Kingston is a town in Juneau County, Wisconsin, United States. Its population was 57 at the 2020 census. The unincorporated communities of Mather and Meadow Valley are located in the town.

==Geography==
According to the United States Census Bureau, the town has a total area of 57.1 square miles (147.8 km^{2}), of which 54.6 square miles (141.3 km^{2}) is land and 2.5 square miles (6.5 km^{2}) (4.40%) is water.

==Demographics==
As of the census of 2000, there were 58 people, 22 households, and 17 families residing in the town. The population density was 1.1 people per square mile (0.4/km^{2}). There were 32 housing units at an average density of 0.6 per square mile (0.2/km^{2}). The racial makeup of the town was 98.28% White and 1.72% Asian.

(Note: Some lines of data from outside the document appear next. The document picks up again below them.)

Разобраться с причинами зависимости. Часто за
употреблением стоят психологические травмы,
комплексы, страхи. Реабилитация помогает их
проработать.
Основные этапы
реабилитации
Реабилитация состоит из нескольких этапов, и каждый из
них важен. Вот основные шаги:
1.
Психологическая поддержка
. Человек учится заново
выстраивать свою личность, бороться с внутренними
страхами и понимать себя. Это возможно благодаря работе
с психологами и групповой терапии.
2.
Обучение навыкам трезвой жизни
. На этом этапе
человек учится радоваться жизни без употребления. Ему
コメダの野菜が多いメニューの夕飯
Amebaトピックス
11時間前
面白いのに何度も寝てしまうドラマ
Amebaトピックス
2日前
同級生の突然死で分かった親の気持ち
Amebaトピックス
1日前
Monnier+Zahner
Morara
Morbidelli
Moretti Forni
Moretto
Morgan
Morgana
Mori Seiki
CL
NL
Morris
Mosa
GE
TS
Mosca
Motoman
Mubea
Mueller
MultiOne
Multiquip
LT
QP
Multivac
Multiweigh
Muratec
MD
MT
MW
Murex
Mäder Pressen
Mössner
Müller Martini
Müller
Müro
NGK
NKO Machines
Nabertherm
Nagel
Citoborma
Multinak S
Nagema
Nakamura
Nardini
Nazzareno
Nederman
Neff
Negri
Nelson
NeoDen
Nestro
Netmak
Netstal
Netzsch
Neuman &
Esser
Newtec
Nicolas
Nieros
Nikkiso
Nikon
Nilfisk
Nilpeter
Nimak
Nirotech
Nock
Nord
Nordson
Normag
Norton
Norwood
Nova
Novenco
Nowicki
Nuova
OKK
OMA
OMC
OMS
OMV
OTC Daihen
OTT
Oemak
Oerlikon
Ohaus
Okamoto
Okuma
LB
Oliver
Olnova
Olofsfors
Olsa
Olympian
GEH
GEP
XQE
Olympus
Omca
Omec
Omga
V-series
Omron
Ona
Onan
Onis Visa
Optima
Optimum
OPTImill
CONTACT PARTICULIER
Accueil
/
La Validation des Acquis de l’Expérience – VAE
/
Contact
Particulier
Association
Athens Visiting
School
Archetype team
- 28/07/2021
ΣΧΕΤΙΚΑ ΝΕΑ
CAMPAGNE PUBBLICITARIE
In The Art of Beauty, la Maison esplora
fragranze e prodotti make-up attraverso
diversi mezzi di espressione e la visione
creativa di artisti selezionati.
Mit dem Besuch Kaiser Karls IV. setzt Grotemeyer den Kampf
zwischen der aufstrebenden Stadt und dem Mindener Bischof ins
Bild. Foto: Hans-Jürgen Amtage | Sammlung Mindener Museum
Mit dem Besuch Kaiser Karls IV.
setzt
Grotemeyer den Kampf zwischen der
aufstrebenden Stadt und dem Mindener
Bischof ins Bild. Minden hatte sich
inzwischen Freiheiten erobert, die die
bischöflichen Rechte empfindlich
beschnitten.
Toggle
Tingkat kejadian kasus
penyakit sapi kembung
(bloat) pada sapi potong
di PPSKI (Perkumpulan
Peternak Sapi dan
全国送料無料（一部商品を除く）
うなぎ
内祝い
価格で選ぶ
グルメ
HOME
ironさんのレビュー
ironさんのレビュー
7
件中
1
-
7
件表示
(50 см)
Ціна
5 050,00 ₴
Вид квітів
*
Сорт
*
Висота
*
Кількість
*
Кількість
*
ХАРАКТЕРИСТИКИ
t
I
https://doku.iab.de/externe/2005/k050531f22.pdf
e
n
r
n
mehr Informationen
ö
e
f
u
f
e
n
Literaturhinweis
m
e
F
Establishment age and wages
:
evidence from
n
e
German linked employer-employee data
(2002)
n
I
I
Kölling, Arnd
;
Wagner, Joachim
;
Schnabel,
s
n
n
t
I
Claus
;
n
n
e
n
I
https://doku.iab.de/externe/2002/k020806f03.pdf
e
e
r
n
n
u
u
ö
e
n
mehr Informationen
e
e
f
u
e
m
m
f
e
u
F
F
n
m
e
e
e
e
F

There were 22 households, out of which 27.3% had children under the age of 18 living with them, 72.7% were married couples living together, 4.5% had a female householder with no husband present, and 18.2% were non-families. 13.6% of all households were made up of individuals, and 4.5% had someone living alone who was 65 years of age or older. The average household size was 2.64 and the average family size was 2.89.

In the town, the population was spread out, with 25.9% under the age of 18, 5.2% from 18 to 24, 25.9% from 25 to 44, 31.0% from 45 to 64, and 12.1% who were 65 years of age or older. The median age was 38 years. For every 100 females, there were 132.0 males. For every 100 females age 18 and over, there were 104.8 males.

The median income for a household in the town was $33,125, and the median income for a family was $33,750. Males had a median income of $19,583 versus $16,875 for females. The per capita income for the town was $11,554. There were 8.3% of families and 7.7% of the population living below the poverty line, including no under eighteens and none of those over 64.